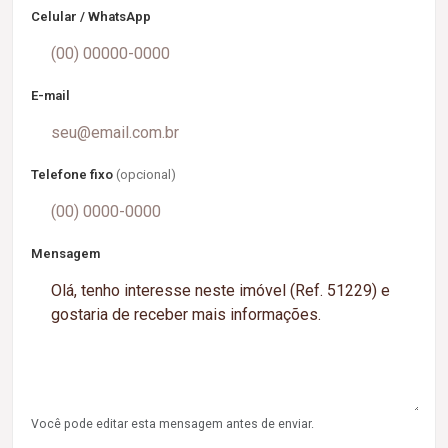
Celular / WhatsApp
E-mail
Telefone fixo
(opcional)
Mensagem
Você pode editar esta mensagem antes de enviar.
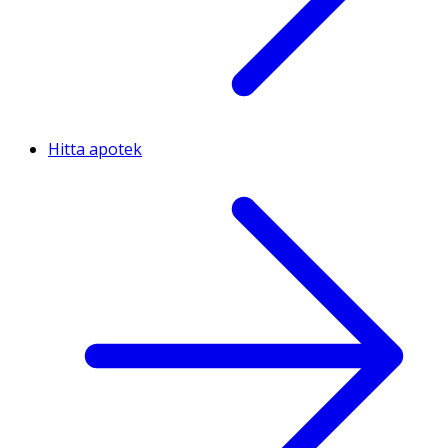
Hitta apotek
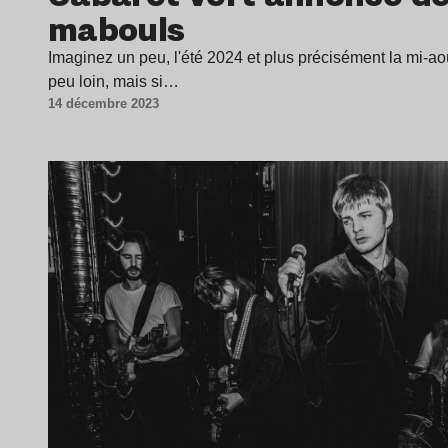
mabouls
Imaginez un peu, l'été 2024 et plus précisément la mi-aoû
peu loin, mais si…
14 décembre 2023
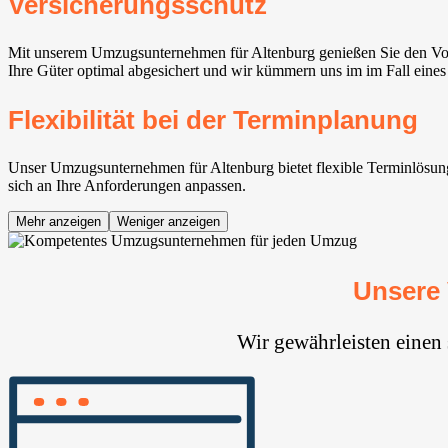
Versicherungsschutz
Mit unserem Umzugsunternehmen für Altenburg genießen Sie den Vort
Ihre Güter optimal abgesichert und wir kümmern uns im im Fall eines
Flexibilität bei der Terminplanung
Unser Umzugsunternehmen für Altenburg bietet flexible Terminlösungen
sich an Ihre Anforderungen anpassen.
Mehr anzeigen
Weniger anzeigen
Unsere
Wir gewährleisten einen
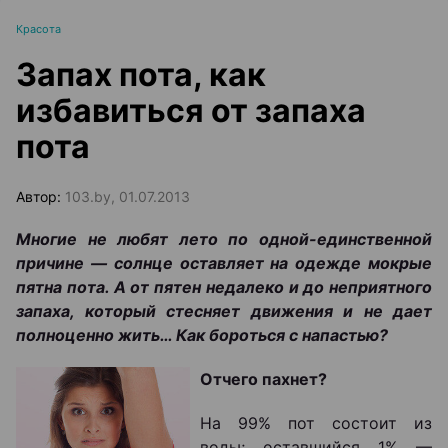
Красота
Запах пота, как
избавиться от запаха
пота
Автор:
103.by, 01.07.2013
Многие не любят лето по одной-единственной
причине — солнце оставляет на одежде мокрые
пятна пота. А от пятен недалеко и до неприятного
запаха, который стесняет движения и не дает
полноценно жить… Как бороться с напастью?
Отчего пахнет?
На 99% пот состоит из
воды; оставшийся 1% —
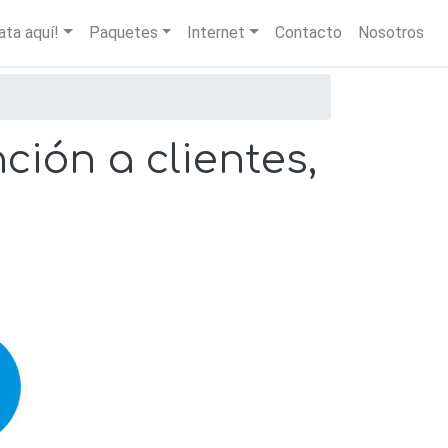
igation
ata aquí!
Paquetes
Internet
Contacto
Nosotros
ión a clientes,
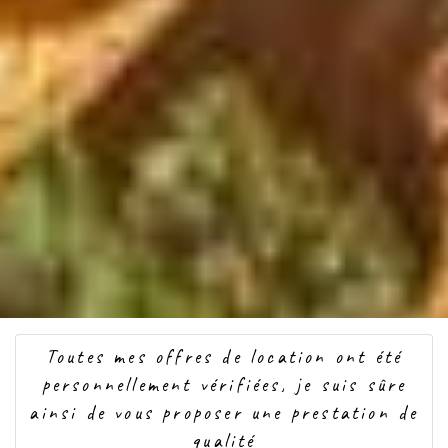
Toutes mes offres de location ont été
personnellement vérifiées, je suis sûre
ainsi de vous proposer une prestation de
qualité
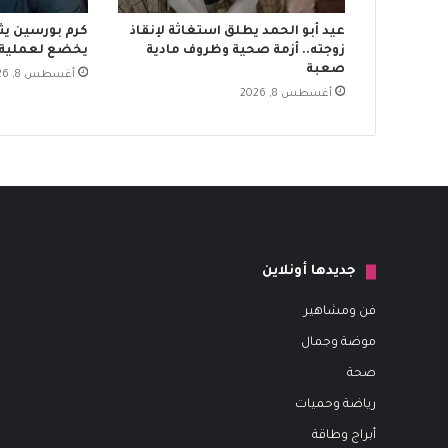
عيد أبو الحمد يطلق استغاثة لإنقاذ
كرم بورسين يث
زوجته.. أزمة صحية وظروف مادية
يخضع لعملية 
صعبة
أغسطس 8, 2026
أغسطس 8, 2026
جديدها أونلاين
فن ومشاهير
موضة وجمال
صحة
رياضة وحميات
أبراج وطاقة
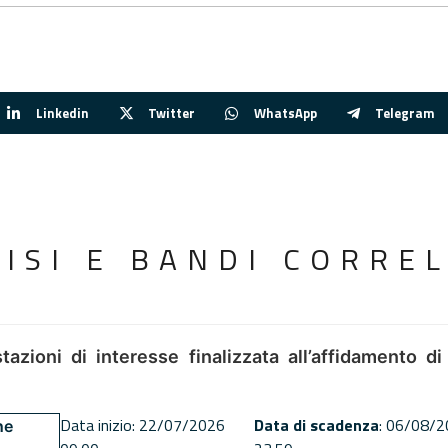
Linkedin
Twitter
WhatsApp
Telegram
VISI E BANDI CORREL
tazioni di interesse finalizzata all’affidamento di
Data inizio: 22/07/2026
Data di scadenza
: 06/08/
ne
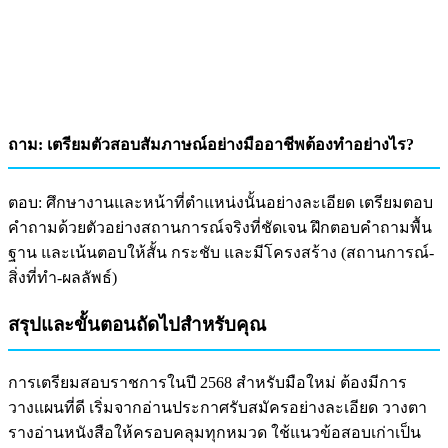
ถาม: เตรียมตัวสอบสัมภาษณ์อย่างมืออาชีพต้องทำอย่างไร?
ตอบ: ศึกษางานและหน้าที่ตำแหน่งนั้นอย่างละเอียด เตรียมตอบ
คำถามด้วยตัวอย่างสถานการณ์จริงที่ชัดเจน ฝึกตอบคำถามพื้น
ฐาน และเน้นตอบให้สั้น กระชับ และมีโครงสร้าง (สถานการณ์-
สิ่งที่ทำ-ผลลัพธ์)
สรุปและขั้นตอนถัดไปสำหรับคุณ
การเตรียมสอบราชการในปี 2568 สำหรับมือใหม่ ต้องมีการ
วางแผนที่ดี เริ่มจากอ่านประกาศรับสมัครอย่างละเอียด วางตา
รางอ่านหนังสือให้ครอบคลุมทุกหมวด ใช้แนวข้อสอบเก่าเป็น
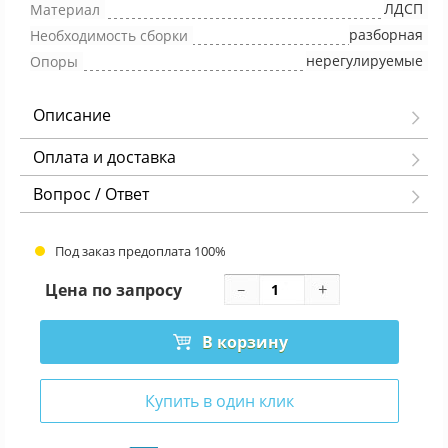
ЛДСП
Материал
разборная
Необходимость сборки
нерегулируемые
Опоры
Описание
Оплата и доставка
Вопрос / Ответ
Под заказ предоплата 100%
Цена по запросу
В корзину
Купить в один клик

▬▬▬▬▬▬▬▬▬▬

Problem to work on: Skipping any images, write out all the data exactly.

Exercise output:
Celular / WhatsApp
E-mail
Telefone fixo
(opcional)
Mensagem
Você pode editar esta mensagem antes de enviar.
Hitta apotek
mabouls
Imaginez un peu, l'été 2024 et plus précisément la mi-aoû
peu loin, mais si…
14 décembre 2023
Versicherungsschutz
Mit unserem Umzugsunternehmen für Altenburg genießen Sie den Vort
Ihre Güter optimal abgesichert und wir kümmern uns im im Fall eines
Flexibilität bei der Terminplanung
Unser Umzugsunternehmen für Altenburg bietet flexible Terminlösungen
sich an Ihre Anforderungen anpassen.
Mehr anzeigen
Weniger anzeigen
Unsere
Wir gewährleisten einen
Красота
Запах пота, как
избавиться от запаха
пота
Автор:
103.by, 01.07.2013
Многие не любят лето по одной-единственной
причине — солнце оставляет на одежде мокрые
пятна пота. А от пятен недалеко и до неприятного
запаха, который стесняет движения и не дает
полноценно жить… Как бороться с напастью?
Отчего пахнет?
На 99% пот состоит из
воды; оставшийся 1% —
igation
ata aquí!
Paquetes
Internet
Contacto
Nosotros
ión a clientes,
Toutes mes offres de location ont été
personnellement vérifiées, je suis sûre
ainsi de vous proposer une prestation de
qualité
عيد أبو الحمد يطلق استغاثة لإنقاذ
كرم بورسين يث
زوجته.. أزمة صحية وظروف مادية
يخضع لعملية 
صعبة
أغسطس 8, 2026
أغسطس 8, 2026
جديدها أونلاين
فن ومشاهير
موضة وجمال
صحة
رياضة وحميات
أبراج وطاقة
Linkedin
Twitter
WhatsApp
Telegram
VISI E BANDI CORREL
tazioni di interesse finalizzata all’affidamento di
Data inizio: 22/07/2026
Data di scadenza
: 06/08/
ne
ถาม: เตรียมตัวสอบสัมภาษณ์อย่างมืออาชีพต้องทำอย่างไร?
ตอบ: ศึกษางานและหน้าที่ตำแหน่งนั้นอย่างละเอียด เตรียมตอบ
คำถามด้วยตัวอย่างสถานการณ์จริงที่ชัดเจน ฝึกตอบคำถามพื้น
ฐาน และเน้นตอบให้สั้น กระชับ และมีโครงสร้าง (สถานการณ์-
สิ่งที่ทำ-ผลลัพธ์)
สรุปและขั้นตอนถัดไปสำหรับคุณ
การเตรียมสอบราชการในปี 2568 สำหรับมือใหม่ ต้องมีการ
วางแผนที่ดี เริ่มจากอ่านประกาศรับสมัครอย่างละเอียด วางตา
รางอ่านหนังสือให้ครอบคลุมทุกหมวด ใช้แนวข้อสอบเก่าเป็น
ЛДСП
Материал
разборная
Необходимость сборки
нерегулируемые
Опоры
Описание
Оплата и доставка
Вопрос / Ответ
Под заказ предоплата 100%
Цена по запросу
В корзину
Купить в один клик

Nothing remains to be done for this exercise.